**Exercise directions**
Write out each entry, exactly the way it appears.

Excerpts from a dataset:
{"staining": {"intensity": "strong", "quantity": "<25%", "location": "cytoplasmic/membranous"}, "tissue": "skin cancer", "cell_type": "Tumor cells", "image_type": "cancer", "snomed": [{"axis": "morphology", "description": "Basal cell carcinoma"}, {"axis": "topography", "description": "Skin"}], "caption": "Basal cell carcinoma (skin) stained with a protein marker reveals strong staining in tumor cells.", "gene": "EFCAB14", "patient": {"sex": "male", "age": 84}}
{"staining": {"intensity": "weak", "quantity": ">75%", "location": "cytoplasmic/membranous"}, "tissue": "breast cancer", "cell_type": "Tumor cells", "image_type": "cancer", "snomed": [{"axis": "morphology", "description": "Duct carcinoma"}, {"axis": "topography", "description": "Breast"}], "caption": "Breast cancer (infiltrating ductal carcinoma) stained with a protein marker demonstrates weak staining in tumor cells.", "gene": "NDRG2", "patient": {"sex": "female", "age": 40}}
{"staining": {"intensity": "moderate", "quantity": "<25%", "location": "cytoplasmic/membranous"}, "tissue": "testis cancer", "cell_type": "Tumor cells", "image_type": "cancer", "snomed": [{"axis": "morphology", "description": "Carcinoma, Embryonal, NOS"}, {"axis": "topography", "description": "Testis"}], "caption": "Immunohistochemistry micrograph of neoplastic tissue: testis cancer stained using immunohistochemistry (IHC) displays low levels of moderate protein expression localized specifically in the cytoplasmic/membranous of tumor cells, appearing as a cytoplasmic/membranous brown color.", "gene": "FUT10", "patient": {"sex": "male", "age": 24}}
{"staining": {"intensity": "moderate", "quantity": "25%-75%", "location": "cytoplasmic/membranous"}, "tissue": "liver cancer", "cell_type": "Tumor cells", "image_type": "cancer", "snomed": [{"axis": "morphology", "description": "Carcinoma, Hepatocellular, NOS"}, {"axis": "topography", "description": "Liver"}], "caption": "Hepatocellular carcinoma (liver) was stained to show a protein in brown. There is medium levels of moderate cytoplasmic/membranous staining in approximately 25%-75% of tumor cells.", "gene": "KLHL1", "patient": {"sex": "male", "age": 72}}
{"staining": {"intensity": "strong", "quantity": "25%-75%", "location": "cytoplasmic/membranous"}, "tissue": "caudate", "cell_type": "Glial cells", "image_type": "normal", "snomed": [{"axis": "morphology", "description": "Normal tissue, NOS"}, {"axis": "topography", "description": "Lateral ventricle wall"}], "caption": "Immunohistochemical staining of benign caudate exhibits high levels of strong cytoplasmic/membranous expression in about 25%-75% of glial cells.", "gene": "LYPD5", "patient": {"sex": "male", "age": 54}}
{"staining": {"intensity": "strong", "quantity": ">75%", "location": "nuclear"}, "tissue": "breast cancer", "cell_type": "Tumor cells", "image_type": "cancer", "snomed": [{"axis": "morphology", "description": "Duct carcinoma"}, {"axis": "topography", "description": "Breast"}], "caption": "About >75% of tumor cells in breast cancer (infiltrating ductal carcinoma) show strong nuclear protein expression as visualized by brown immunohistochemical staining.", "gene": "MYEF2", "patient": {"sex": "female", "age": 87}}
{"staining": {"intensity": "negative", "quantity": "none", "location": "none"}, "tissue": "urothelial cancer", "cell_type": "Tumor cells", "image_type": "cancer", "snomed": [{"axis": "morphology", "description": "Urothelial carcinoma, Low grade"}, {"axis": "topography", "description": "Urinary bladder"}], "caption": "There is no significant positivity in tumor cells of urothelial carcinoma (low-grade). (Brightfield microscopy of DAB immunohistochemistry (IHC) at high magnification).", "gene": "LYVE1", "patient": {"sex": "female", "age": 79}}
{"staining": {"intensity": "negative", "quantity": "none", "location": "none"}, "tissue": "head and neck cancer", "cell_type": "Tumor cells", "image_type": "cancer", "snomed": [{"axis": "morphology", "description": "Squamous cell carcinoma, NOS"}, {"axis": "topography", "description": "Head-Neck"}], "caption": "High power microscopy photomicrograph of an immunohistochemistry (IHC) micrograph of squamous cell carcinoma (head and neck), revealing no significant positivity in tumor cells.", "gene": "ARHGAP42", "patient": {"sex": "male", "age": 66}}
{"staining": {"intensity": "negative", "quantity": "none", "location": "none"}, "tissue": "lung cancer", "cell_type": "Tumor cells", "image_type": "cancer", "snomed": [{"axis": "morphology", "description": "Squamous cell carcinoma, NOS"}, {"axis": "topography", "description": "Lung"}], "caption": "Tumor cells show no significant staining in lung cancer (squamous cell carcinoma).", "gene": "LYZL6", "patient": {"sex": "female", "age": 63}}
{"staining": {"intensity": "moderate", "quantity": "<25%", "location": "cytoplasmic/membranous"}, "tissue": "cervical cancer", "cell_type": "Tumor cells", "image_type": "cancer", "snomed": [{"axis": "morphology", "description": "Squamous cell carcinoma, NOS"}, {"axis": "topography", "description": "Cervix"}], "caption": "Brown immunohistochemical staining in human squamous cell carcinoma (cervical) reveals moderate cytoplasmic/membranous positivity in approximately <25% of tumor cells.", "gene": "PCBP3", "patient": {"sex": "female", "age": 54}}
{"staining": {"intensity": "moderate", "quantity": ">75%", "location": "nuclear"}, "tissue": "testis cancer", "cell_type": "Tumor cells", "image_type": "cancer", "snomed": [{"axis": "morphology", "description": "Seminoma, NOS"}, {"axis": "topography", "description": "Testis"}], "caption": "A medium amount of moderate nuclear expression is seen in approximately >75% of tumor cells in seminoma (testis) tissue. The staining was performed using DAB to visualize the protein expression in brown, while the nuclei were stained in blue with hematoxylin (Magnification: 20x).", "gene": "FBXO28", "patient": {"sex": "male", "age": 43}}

**Your solution**
{"staining": {"intensity": "strong", "quantity": "<25%", "location": "cytoplasmic/membranous"}, "tissue": "skin cancer", "cell_type": "Tumor cells", "image_type": "cancer", "snomed": [{"axis": "morphology", "description": "Basal cell carcinoma"}, {"axis": "topography", "description": "Skin"}], "caption": "Basal cell carcinoma (skin) stained with a protein marker reveals strong staining in tumor cells.", "gene": "EFCAB14", "patient": {"sex": "male", "age": 84}}
{"staining": {"intensity": "weak", "quantity": ">75%", "location": "cytoplasmic/membranous"}, "tissue": "breast cancer", "cell_type": "Tumor cells", "image_type": "cancer", "snomed": [{"axis": "morphology", "description": "Duct carcinoma"}, {"axis": "topography", "description": "Breast"}], "caption": "Breast cancer (infiltrating ductal carcinoma) stained with a protein marker demonstrates weak staining in tumor cells.", "gene": "NDRG2", "patient": {"sex": "female", "age": 40}}
{"staining": {"intensity": "moderate", "quantity": "<25%", "location": "cytoplasmic/membranous"}, "tissue": "testis cancer", "cell_type": "Tumor cells", "image_type": "cancer", "snomed": [{"axis": "morphology", "description": "Carcinoma, Embryonal, NOS"}, {"axis": "topography", "description": "Testis"}], "caption": "Immunohistochemistry micrograph of neoplastic tissue: testis cancer stained using immunohistochemistry (IHC) displays low levels of moderate protein expression localized specifically in the cytoplasmic/membranous of tumor cells, appearing as a cytoplasmic/membranous brown color.", "gene": "FUT10", "patient": {"sex": "male", "age": 24}}
{"staining": {"intensity": "moderate", "quantity": "25%-75%", "location": "cytoplasmic/membranous"}, "tissue": "liver cancer", "cell_type": "Tumor cells", "image_type": "cancer", "snomed": [{"axis": "morphology", "description": "Carcinoma, Hepatocellular, NOS"}, {"axis": "topography", "description": "Liver"}], "caption": "Hepatocellular carcinoma (liver) was stained to show a protein in brown. There is medium levels of moderate cytoplasmic/membranous staining in approximately 25%-75% of tumor cells.", "gene": "KLHL1", "patient": {"sex": "male", "age": 72}}
{"staining": {"intensity": "strong", "quantity": "25%-75%", "location": "cytoplasmic/membranous"}, "tissue": "caudate", "cell_type": "Glial cells", "image_type": "normal", "snomed": [{"axis": "morphology", "description": "Normal tissue, NOS"}, {"axis": "topography", "description": "Lateral ventricle wall"}], "caption": "Immunohistochemical staining of benign caudate exhibits high levels of strong cytoplasmic/membranous expression in about 25%-75% of glial cells.", "gene": "LYPD5", "patient": {"sex": "male", "age": 54}}
{"staining": {"intensity": "strong", "quantity": ">75%", "location": "nuclear"}, "tissue": "breast cancer", "cell_type": "Tumor cells", "image_type": "cancer", "snomed": [{"axis": "morphology", "description": "Duct carcinoma"}, {"axis": "topography", "description": "Breast"}], "caption": "About >75% of tumor cells in breast cancer (infiltrating ductal carcinoma) show strong nuclear protein expression as visualized by brown immunohistochemical staining.", "gene": "MYEF2", "patient": {"sex": "female", "age": 87}}
{"staining": {"intensity": "negative", "quantity": "none", "location": "none"}, "tissue": "urothelial cancer", "cell_type": "Tumor cells", "image_type": "cancer", "snomed": [{"axis": "morphology", "description": "Urothelial carcinoma, Low grade"}, {"axis": "topography", "description": "Urinary bladder"}], "caption": "There is no significant positivity in tumor cells of urothelial carcinoma (low-grade). (Brightfield microscopy of DAB immunohistochemistry (IHC) at high magnification).", "gene": "LYVE1", "patient": {"sex": "female", "age": 79}}
{"staining": {"intensity": "negative", "quantity": "none", "location": "none"}, "tissue": "head and neck cancer", "cell_type": "Tumor cells", "image_type": "cancer", "snomed": [{"axis": "morphology", "description": "Squamous cell carcinoma, NOS"}, {"axis": "topography", "description": "Head-Neck"}], "caption": "High power microscopy photomicrograph of an immunohistochemistry (IHC) micrograph of squamous cell carcinoma (head and neck), revealing no significant positivity in tumor cells.", "gene": "ARHGAP42", "patient": {"sex": "male", "age": 66}}
{"staining": {"intensity": "negative", "quantity": "none", "location": "none"}, "tissue": "lung cancer", "cell_type": "Tumor cells", "image_type": "cancer", "snomed": [{"axis": "morphology", "description": "Squamous cell carcinoma, NOS"}, {"axis": "topography", "description": "Lung"}], "caption": "Tumor cells show no significant staining in lung cancer (squamous cell carcinoma).", "gene": "LYZL6", "patient": {"sex": "female", "age": 63}}
{"staining": {"intensity": "moderate", "quantity": "<25%", "location": "cytoplasmic/membranous"}, "tissue": "cervical cancer", "cell_type": "Tumor cells", "image_type": "cancer", "snomed": [{"axis": "morphology", "description": "Squamous cell carcinoma, NOS"}, {"axis": "topography", "description": "Cervix"}], "caption": "Brown immunohistochemical staining in human squamous cell carcinoma (cervical) reveals moderate cytoplasmic/membranous positivity in approximately <25% of tumor cells.", "gene": "PCBP3", "patient": {"sex": "female", "age": 54}}
{"staining": {"intensity": "moderate", "quantity": ">75%", "location": "nuclear"}, "tissue": "testis cancer", "cell_type": "Tumor cells", "image_type": "cancer", "snomed": [{"axis": "morphology", "description": "Seminoma, NOS"}, {"axis": "topography", "description": "Testis"}], "caption": "A medium amount of moderate nuclear expression is seen in approximately >75% of tumor cells in seminoma (testis) tissue. The staining was performed using DAB to visualize the protein expression in brown, while the nuclei were stained in blue with hematoxylin (Magnification: 20x).", "gene": "FBXO28", "patient": {"sex": "male", "age": 43}}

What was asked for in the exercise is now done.